### Work item:
Return all of the material exactly; no line may be dropped.

### Records provided:
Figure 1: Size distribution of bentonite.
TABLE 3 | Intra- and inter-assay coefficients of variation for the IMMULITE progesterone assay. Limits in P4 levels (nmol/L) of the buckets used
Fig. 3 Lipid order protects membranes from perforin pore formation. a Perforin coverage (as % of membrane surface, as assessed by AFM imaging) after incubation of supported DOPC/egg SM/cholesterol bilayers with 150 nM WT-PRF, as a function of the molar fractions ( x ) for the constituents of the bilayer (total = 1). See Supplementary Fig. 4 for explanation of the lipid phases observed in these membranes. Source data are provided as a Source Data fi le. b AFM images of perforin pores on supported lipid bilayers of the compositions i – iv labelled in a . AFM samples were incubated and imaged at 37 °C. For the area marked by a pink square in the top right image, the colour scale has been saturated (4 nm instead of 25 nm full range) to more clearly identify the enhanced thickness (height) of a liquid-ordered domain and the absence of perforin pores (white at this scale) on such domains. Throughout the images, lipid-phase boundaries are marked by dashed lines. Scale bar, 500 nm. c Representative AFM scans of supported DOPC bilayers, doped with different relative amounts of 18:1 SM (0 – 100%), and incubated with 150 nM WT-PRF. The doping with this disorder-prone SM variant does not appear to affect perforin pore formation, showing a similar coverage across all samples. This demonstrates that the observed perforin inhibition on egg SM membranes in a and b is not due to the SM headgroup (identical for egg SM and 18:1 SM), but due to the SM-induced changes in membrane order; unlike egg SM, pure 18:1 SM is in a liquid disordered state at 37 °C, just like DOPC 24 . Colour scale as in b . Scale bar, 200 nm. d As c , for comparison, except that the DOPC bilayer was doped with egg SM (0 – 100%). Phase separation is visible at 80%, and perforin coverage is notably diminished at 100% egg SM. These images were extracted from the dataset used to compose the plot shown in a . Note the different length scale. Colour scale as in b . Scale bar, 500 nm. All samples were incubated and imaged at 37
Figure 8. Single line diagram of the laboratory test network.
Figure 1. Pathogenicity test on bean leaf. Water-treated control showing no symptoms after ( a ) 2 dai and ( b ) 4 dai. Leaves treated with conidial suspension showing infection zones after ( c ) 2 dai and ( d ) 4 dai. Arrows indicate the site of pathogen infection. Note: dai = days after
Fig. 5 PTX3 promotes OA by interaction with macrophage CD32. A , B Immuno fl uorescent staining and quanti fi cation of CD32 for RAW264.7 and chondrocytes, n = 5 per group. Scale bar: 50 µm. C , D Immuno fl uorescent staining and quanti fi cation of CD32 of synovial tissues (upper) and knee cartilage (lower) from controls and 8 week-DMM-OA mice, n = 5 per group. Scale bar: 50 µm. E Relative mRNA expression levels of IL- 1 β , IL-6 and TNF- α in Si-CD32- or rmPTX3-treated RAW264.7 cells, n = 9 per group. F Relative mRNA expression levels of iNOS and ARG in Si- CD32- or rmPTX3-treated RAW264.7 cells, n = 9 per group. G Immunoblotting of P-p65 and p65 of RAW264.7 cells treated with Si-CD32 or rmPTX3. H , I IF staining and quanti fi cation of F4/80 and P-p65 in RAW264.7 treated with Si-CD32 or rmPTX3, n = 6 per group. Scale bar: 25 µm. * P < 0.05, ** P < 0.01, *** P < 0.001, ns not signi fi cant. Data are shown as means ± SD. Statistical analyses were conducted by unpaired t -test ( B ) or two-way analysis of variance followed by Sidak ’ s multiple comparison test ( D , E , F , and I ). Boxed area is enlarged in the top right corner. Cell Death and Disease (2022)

### Task solution:
Figure 1: Size distribution of bentonite.
TABLE 3 | Intra- and inter-assay coefficients of variation for the IMMULITE progesterone assay. Limits in P4 levels (nmol/L) of the buckets used
Fig. 3 Lipid order protects membranes from perforin pore formation. a Perforin coverage (as % of membrane surface, as assessed by AFM imaging) after incubation of supported DOPC/egg SM/cholesterol bilayers with 150 nM WT-PRF, as a function of the molar fractions ( x ) for the constituents of the bilayer (total = 1). See Supplementary Fig. 4 for explanation of the lipid phases observed in these membranes. Source data are provided as a Source Data fi le. b AFM images of perforin pores on supported lipid bilayers of the compositions i – iv labelled in a . AFM samples were incubated and imaged at 37 °C. For the area marked by a pink square in the top right image, the colour scale has been saturated (4 nm instead of 25 nm full range) to more clearly identify the enhanced thickness (height) of a liquid-ordered domain and the absence of perforin pores (white at this scale) on such domains. Throughout the images, lipid-phase boundaries are marked by dashed lines. Scale bar, 500 nm. c Representative AFM scans of supported DOPC bilayers, doped with different relative amounts of 18:1 SM (0 – 100%), and incubated with 150 nM WT-PRF. The doping with this disorder-prone SM variant does not appear to affect perforin pore formation, showing a similar coverage across all samples. This demonstrates that the observed perforin inhibition on egg SM membranes in a and b is not due to the SM headgroup (identical for egg SM and 18:1 SM), but due to the SM-induced changes in membrane order; unlike egg SM, pure 18:1 SM is in a liquid disordered state at 37 °C, just like DOPC 24 . Colour scale as in b . Scale bar, 200 nm. d As c , for comparison, except that the DOPC bilayer was doped with egg SM (0 – 100%). Phase separation is visible at 80%, and perforin coverage is notably diminished at 100% egg SM. These images were extracted from the dataset used to compose the plot shown in a . Note the different length scale. Colour scale as in b . Scale bar, 500 nm. All samples were incubated and imaged at 37
Figure 8. Single line diagram of the laboratory test network.
Figure 1. Pathogenicity test on bean leaf. Water-treated control showing no symptoms after ( a ) 2 dai and ( b ) 4 dai. Leaves treated with conidial suspension showing infection zones after ( c ) 2 dai and ( d ) 4 dai. Arrows indicate the site of pathogen infection. Note: dai = days after
Fig. 5 PTX3 promotes OA by interaction with macrophage CD32. A , B Immuno fl uorescent staining and quanti fi cation of CD32 for RAW264.7 and chondrocytes, n = 5 per group. Scale bar: 50 µm. C , D Immuno fl uorescent staining and quanti fi cation of CD32 of synovial tissues (upper) and knee cartilage (lower) from controls and 8 week-DMM-OA mice, n = 5 per group. Scale bar: 50 µm. E Relative mRNA expression levels of IL- 1 β , IL-6 and TNF- α in Si-CD32- or rmPTX3-treated RAW264.7 cells, n = 9 per group. F Relative mRNA expression levels of iNOS and ARG in Si- CD32- or rmPTX3-treated RAW264.7 cells, n = 9 per group. G Immunoblotting of P-p65 and p65 of RAW264.7 cells treated with Si-CD32 or rmPTX3. H , I IF staining and quanti fi cation of F4/80 and P-p65 in RAW264.7 treated with Si-CD32 or rmPTX3, n = 6 per group. Scale bar: 25 µm. * P < 0.05, ** P < 0.01, *** P < 0.001, ns not signi fi cant. Data are shown as means ± SD. Statistical analyses were conducted by unpaired t -test ( B ) or two-way analysis of variance followed by Sidak ’ s multiple comparison test ( D , E , F , and I ). Boxed area is enlarged in the top right corner. Cell Death and Disease (2022)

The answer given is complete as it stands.